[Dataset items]
##############################

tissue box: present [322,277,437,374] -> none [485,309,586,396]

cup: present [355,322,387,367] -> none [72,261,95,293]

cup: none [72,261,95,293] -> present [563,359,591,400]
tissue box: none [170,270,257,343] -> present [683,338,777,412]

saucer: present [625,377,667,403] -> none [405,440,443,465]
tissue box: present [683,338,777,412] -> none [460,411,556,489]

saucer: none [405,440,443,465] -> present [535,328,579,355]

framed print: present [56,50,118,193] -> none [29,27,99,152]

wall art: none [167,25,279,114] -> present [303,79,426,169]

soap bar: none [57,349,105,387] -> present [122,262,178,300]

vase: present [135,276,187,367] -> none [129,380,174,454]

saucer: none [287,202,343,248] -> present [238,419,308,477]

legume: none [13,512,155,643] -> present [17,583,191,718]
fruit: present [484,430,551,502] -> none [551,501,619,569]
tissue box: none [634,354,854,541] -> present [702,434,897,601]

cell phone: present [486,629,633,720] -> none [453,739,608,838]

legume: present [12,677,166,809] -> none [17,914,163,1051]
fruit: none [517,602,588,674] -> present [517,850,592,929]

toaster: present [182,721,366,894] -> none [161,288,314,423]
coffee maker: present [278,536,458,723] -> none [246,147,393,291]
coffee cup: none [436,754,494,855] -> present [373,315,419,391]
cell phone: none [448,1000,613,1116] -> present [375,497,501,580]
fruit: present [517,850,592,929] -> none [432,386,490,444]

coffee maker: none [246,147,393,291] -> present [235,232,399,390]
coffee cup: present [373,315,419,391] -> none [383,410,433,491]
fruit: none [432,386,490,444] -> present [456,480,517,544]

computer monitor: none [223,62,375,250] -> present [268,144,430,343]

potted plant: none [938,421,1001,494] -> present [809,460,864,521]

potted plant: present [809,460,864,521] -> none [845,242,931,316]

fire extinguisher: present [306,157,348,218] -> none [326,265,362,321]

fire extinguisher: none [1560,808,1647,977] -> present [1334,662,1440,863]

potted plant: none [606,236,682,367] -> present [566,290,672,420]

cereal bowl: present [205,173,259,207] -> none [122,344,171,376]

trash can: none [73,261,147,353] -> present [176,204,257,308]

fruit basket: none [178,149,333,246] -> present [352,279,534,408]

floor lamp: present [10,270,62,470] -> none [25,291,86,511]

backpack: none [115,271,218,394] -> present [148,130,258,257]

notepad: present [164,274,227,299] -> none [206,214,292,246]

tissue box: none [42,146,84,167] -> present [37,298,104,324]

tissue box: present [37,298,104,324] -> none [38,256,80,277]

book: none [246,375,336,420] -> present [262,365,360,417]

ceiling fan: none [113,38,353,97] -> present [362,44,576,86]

##############################

### Exercise instructions
Could you transcribe every record above exactly as it appears?

### Response below
tissue box: present [322,277,437,374] -> none [485,309,586,396]

cup: present [355,322,387,367] -> none [72,261,95,293]

cup: none [72,261,95,293] -> present [563,359,591,400]
tissue box: none [170,270,257,343] -> present [683,338,777,412]

saucer: present [625,377,667,403] -> none [405,440,443,465]
tissue box: present [683,338,777,412] -> none [460,411,556,489]

saucer: none [405,440,443,465] -> present [535,328,579,355]

framed print: present [56,50,118,193] -> none [29,27,99,152]

wall art: none [167,25,279,114] -> present [303,79,426,169]

soap bar: none [57,349,105,387] -> present [122,262,178,300]

vase: present [135,276,187,367] -> none [129,380,174,454]

saucer: none [287,202,343,248] -> present [238,419,308,477]

legume: none [13,512,155,643] -> present [17,583,191,718]
fruit: present [484,430,551,502] -> none [551,501,619,569]
tissue box: none [634,354,854,541] -> present [702,434,897,601]

cell phone: present [486,629,633,720] -> none [453,739,608,838]

legume: present [12,677,166,809] -> none [17,914,163,1051]
fruit: none [517,602,588,674] -> present [517,850,592,929]

toaster: present [182,721,366,894] -> none [161,288,314,423]
coffee maker: present [278,536,458,723] -> none [246,147,393,291]
coffee cup: none [436,754,494,855] -> present [373,315,419,391]
cell phone: none [448,1000,613,1116] -> present [375,497,501,580]
fruit: present [517,850,592,929] -> none [432,386,490,444]

coffee maker: none [246,147,393,291] -> present [235,232,399,390]
coffee cup: present [373,315,419,391] -> none [383,410,433,491]
fruit: none [432,386,490,444] -> present [456,480,517,544]

computer monitor: none [223,62,375,250] -> present [268,144,430,343]

potted plant: none [938,421,1001,494] -> present [809,460,864,521]

potted plant: present [809,460,864,521] -> none [845,242,931,316]

fire extinguisher: present [306,157,348,218] -> none [326,265,362,321]

fire extinguisher: none [1560,808,1647,977] -> present [1334,662,1440,863]

potted plant: none [606,236,682,367] -> present [566,290,672,420]

cereal bowl: present [205,173,259,207] -> none [122,344,171,376]

trash can: none [73,261,147,353] -> present [176,204,257,308]

fruit basket: none [178,149,333,246] -> present [352,279,534,408]

floor lamp: present [10,270,62,470] -> none [25,291,86,511]

backpack: none [115,271,218,394] -> present [148,130,258,257]

notepad: present [164,274,227,299] -> none [206,214,292,246]

tissue box: none [42,146,84,167] -> present [37,298,104,324]

tissue box: present [37,298,104,324] -> none [38,256,80,277]

book: none [246,375,336,420] -> present [262,365,360,417]

ceiling fan: none [113,38,353,97] -> present [362,44,576,86]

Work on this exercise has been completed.